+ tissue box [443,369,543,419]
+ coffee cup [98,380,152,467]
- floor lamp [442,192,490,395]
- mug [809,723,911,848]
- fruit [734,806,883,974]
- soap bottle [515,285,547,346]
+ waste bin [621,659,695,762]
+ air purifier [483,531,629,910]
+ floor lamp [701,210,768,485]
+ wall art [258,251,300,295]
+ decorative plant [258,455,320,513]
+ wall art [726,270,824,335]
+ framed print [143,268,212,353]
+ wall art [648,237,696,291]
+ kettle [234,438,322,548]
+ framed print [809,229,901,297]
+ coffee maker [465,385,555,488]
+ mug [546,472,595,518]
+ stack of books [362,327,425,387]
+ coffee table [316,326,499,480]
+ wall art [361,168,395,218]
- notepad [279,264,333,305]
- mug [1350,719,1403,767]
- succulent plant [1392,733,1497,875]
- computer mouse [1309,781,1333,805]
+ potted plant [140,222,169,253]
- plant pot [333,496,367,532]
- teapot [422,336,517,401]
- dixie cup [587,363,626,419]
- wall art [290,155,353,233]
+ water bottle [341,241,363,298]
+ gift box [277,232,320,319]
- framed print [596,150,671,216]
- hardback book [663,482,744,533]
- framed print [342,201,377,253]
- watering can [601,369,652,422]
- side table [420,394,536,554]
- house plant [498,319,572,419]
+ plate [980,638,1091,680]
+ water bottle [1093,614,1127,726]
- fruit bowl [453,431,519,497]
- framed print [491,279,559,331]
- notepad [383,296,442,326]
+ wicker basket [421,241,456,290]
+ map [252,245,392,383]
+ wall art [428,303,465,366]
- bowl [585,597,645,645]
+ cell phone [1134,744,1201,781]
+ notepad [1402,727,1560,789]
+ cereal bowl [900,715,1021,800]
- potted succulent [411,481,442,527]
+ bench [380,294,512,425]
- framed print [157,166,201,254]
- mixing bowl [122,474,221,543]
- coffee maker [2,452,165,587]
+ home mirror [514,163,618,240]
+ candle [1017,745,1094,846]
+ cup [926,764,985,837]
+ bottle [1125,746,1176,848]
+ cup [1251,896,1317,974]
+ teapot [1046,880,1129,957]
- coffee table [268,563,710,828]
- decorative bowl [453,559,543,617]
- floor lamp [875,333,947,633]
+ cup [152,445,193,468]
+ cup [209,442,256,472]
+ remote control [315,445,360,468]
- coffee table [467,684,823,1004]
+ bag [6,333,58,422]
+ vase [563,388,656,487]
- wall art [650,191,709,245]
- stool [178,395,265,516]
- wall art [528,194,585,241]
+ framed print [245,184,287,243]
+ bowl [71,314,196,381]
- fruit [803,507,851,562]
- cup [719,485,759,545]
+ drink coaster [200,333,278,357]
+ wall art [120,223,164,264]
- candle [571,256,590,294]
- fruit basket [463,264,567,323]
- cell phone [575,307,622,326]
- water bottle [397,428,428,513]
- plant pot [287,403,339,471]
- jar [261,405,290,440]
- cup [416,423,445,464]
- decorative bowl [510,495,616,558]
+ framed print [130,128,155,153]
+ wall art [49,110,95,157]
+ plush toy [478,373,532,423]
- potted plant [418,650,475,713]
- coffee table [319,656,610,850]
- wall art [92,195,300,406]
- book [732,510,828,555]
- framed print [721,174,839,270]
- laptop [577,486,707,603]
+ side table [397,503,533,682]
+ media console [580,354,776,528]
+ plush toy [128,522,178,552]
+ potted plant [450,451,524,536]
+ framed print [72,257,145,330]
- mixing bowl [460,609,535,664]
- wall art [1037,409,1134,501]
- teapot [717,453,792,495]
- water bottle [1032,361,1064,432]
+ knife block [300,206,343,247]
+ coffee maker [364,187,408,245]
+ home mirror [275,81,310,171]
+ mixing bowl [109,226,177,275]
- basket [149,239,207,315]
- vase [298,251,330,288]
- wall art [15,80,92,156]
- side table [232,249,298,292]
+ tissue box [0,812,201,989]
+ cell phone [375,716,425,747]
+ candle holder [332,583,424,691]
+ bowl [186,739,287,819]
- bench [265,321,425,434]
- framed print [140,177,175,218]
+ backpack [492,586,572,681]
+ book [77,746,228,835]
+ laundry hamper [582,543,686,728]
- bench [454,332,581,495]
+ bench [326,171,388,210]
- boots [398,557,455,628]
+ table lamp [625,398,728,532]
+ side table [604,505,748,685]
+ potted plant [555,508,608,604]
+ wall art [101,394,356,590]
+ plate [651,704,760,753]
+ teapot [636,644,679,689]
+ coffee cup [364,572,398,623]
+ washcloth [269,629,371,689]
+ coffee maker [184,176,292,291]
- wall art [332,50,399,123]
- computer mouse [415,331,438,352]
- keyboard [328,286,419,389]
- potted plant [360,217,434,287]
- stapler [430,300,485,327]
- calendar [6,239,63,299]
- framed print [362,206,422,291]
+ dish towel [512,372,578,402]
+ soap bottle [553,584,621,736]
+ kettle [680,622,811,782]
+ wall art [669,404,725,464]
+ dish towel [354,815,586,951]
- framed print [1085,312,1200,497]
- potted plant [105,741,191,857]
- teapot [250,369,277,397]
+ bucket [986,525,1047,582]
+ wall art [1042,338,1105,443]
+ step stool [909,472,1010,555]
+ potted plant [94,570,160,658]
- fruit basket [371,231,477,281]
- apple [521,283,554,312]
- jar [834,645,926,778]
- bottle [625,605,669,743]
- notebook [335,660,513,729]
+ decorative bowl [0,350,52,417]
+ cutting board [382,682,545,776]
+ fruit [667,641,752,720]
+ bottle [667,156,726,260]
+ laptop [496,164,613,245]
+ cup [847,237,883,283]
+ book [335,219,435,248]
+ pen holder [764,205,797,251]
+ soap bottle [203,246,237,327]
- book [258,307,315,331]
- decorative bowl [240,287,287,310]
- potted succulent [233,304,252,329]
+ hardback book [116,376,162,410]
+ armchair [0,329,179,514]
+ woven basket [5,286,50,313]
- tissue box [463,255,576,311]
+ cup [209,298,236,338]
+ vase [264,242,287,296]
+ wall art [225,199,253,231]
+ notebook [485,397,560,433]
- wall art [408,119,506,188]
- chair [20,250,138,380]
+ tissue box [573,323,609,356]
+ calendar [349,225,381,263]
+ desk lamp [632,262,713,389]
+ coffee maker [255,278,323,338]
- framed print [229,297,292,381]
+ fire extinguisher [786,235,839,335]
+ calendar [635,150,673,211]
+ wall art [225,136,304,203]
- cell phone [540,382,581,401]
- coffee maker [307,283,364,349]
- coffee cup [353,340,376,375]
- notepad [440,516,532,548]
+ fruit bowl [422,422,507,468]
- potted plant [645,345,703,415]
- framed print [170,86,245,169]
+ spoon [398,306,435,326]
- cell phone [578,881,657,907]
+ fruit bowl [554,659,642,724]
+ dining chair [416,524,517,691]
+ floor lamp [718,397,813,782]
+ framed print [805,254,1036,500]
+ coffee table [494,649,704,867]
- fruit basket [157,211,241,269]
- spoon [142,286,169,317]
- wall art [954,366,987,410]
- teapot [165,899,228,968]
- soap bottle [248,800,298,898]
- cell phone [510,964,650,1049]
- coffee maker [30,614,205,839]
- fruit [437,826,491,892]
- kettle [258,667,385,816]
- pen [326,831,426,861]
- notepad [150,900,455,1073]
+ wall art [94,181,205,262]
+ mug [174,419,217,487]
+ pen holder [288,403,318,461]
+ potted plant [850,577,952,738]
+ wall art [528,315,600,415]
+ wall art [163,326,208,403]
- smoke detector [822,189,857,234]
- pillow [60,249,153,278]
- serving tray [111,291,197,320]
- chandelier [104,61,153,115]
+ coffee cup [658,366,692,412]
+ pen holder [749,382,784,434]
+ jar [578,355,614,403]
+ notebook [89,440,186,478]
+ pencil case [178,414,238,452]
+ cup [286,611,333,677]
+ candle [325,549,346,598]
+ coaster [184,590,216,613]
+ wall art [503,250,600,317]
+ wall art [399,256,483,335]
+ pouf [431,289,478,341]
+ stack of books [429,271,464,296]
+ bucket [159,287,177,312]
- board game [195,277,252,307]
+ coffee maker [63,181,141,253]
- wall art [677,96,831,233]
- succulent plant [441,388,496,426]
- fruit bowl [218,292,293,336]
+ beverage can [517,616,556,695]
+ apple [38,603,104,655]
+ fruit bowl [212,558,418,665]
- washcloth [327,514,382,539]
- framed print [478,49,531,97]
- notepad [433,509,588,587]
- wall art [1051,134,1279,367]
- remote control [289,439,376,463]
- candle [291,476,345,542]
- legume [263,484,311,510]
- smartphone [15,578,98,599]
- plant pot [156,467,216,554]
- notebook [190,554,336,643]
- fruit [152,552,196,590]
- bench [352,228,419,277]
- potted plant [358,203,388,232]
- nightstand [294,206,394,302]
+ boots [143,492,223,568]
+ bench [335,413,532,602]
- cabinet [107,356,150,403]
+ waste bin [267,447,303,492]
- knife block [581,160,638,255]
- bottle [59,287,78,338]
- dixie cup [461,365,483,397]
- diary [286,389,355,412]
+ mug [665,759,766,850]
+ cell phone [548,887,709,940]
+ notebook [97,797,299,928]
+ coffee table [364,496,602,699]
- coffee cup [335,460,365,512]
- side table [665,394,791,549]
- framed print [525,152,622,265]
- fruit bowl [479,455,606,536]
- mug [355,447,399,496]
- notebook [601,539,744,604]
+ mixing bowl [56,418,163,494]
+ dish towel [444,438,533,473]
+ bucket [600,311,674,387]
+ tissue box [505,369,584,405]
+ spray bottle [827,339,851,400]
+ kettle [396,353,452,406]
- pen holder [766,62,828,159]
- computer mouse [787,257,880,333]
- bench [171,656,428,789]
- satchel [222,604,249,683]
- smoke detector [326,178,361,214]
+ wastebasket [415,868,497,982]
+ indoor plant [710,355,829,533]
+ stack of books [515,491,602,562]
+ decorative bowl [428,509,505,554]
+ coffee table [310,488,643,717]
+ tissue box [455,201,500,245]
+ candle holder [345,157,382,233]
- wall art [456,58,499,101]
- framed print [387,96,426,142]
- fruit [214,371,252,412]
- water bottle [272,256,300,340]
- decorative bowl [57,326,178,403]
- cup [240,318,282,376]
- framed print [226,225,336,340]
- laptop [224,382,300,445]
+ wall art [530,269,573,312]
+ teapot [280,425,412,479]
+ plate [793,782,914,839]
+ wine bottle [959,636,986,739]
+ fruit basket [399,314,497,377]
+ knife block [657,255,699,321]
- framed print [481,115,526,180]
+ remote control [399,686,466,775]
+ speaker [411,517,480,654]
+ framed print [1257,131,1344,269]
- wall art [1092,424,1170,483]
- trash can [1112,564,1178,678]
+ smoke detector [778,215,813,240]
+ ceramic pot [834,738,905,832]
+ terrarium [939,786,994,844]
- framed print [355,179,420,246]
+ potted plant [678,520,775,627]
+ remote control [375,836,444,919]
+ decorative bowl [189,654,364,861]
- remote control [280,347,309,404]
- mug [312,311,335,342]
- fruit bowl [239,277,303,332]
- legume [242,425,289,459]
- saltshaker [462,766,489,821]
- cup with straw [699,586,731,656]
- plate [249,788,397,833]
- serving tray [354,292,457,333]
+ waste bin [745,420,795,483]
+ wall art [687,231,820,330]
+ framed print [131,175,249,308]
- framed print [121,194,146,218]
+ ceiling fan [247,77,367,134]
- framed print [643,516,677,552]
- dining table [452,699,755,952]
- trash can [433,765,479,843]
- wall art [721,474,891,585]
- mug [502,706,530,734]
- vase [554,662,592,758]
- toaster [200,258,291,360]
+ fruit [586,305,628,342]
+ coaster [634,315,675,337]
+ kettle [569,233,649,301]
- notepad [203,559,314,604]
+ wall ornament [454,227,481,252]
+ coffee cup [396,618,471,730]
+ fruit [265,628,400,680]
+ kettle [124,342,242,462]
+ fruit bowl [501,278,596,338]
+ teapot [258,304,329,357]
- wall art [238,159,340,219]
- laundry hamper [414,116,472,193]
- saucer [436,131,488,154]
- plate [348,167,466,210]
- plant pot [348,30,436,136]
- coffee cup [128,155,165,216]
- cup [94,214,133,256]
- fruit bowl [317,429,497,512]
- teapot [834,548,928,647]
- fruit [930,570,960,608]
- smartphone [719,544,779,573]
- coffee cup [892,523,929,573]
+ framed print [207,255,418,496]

--- --- ---

EXERCISE GOAL: For the string "boots", find every line of the material that contains it, and copy each one.

YOUR RESPONSE:
- boots [398,557,455,628]
+ boots [143,492,223,568]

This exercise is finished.